The previous government of Nigeria mismanaged the rescue plan for the schoolgirls from the start. Political considerations blinded it to the fact that the primary responsibility of any government is to secure the safety of its citizens. In the early days after the abduction, it chose to ignore, deny, doubt and be cynical about the abduction. Weeks after the abduction, it was finally compelled to act by the strident, universal echoes of #BringBackOurGirls. Even then, its response was extremely slow and tentative. Realizing the challenge ahead, countries with good anti-terrorism capabilities such as Canada, United States, Britain and France offered help and sent military, security and intelligence teams to help locate and rescue the girls. But the Nigerian government and its military were visibly unco-operative hosts at that time. In hindsight, I suppose we shouldn't have been so surprised, since a senior minister in a Western government later stated that "dealing with your government on the rescue of the girls was the single most frustrating, unsatisfactory and disappointing thing I have ever done in my life."

However, our hopes were raised last May when the government that had failed our girls was voted out of office. Two months after President Muhammadu Buhari took office, the girls' parents left a meeting with him brimming with optimism. The president convincingly assured them that he would rescue their daughters. They felt comforted by his words, which were more about actions that his government would take than on the failures of the previous one. But on Dec. 29, Mr. Buhari announced that the government "lacks credible intelligence on the whereabouts of the girls." For parents, the community and their sympathizers, those words were a terrible blow to the absolute confidence and great expectation that they had placed on the assurances given by the president barely seven months before.

Despite this terrible setback, the parents and our movement pressed on, remembering that ChibokGirls do not only belong to Nigeria. OUR girls are global citizens. Even if their government fails them, the world ought not to do the same. There is no way, we can accept the excuse of "lack of credible intelligence" in a profoundly integrated world that recognizes the victory of terrorists in one region as a potential victory in several others.
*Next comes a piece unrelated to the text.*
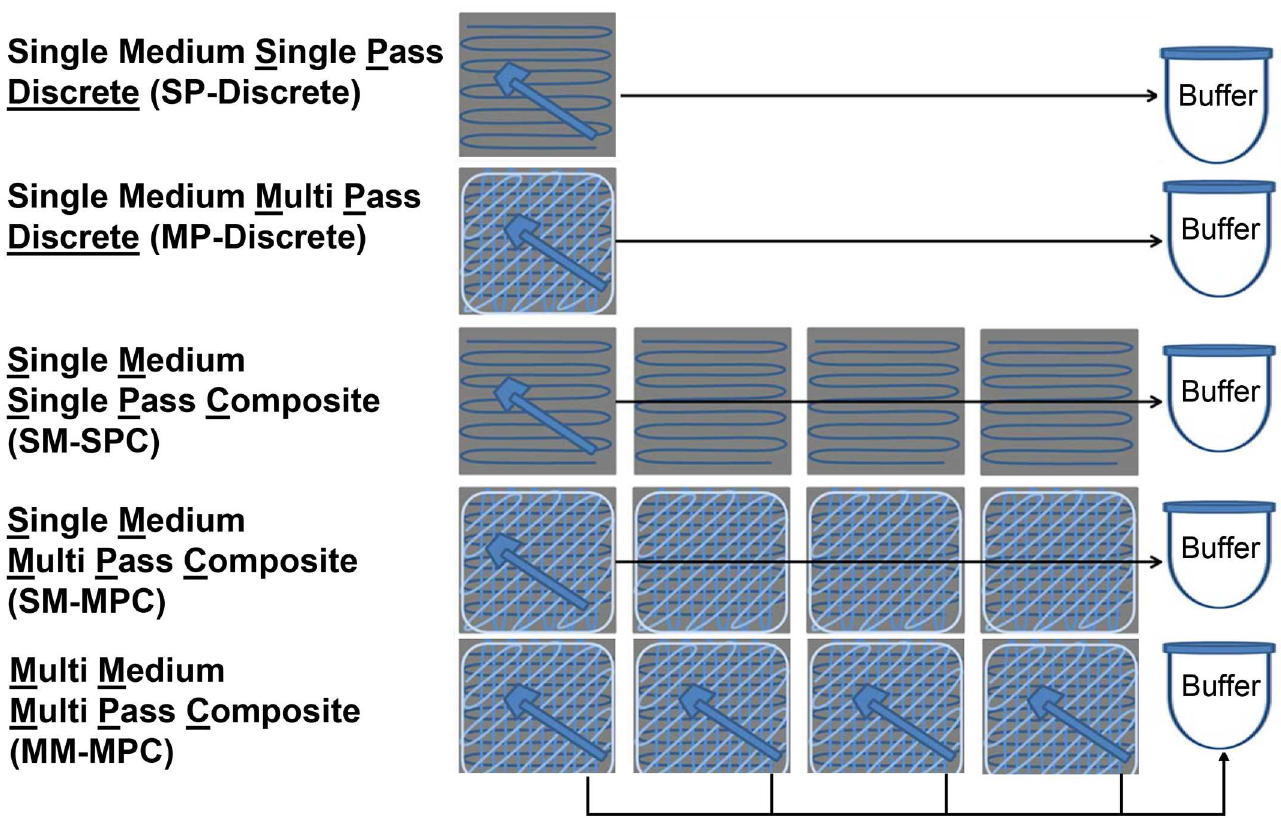
Fig 1. Pictorial overview of the sampling methods used in the study. Single medium single-pass discrete (SP-Discrete); singlemedium multi- pass discrete (MP-Discrete); single medium, single-pass composite (SM-SPC); single medium, multi-pass composite (SM-MPC); and multi- medium, multi-pass composite (MM-MPC) were used in the study. Buffer; Phosphatebuffered saline containing0.02% Tween 80.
The intelligence assets of the world must now be reactivated for our ChibokGirls.

Our ChibokGirls chose knowledge, believing in the benefits that learning promised for them and their families. They must not be abandoned by a world that seems to have quickly moved on after raising a sign of sympathy and hope for them. It would be a terrible way to encourage the tens of millions of other girls who we must get into schools all over the world in order to maximize the productivity of the world's population through gender equality. Those brave 219 girls are models in courage who ignored the dangers of going to school in a terrorist-occupied region. How could such bravery not stir and sustain a stronger depth of commitment by all the powerful leaders and countries of the world with both the power and capacity to gather intelligence and secure their rescue?
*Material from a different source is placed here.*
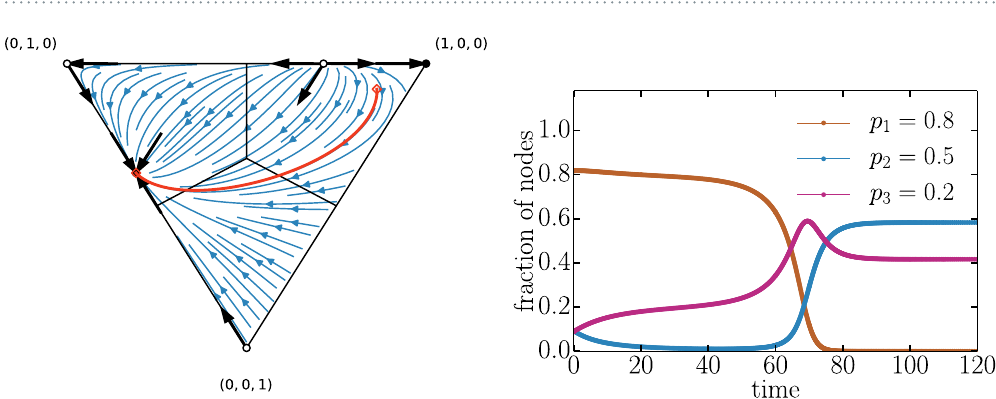
Figure 5. Long transient behavior with mixed strategies. (left) We compute the flow diagram using p 1 = 0.8, p 2 = 0.5 and p 3 = 0.2. Notice that the pairwise competition of competitor 1 and 3 leads to a line of fixed points on the right edge of the simplex because of the pathological case p 1 = 1 − p 3 , see Supplementary Methods for details. (right) Example of a time series where the final winner ( p 2 ) stays close to extinction until competitor 3 obtains a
Our belief that ChibokGirls can still be rescued is anchored on unfailing hope. We cannot allow them to continue to be in captivity. We must now do everything it takes to secure their freedom and bring them home. That responsibility to act belongs to our country, Nigeria, but also to countries such as Canada, the U.S., Britain and France which once showed up to help rescue our girls. It is time to return, and to bring back our girls. Our girls are our collective future.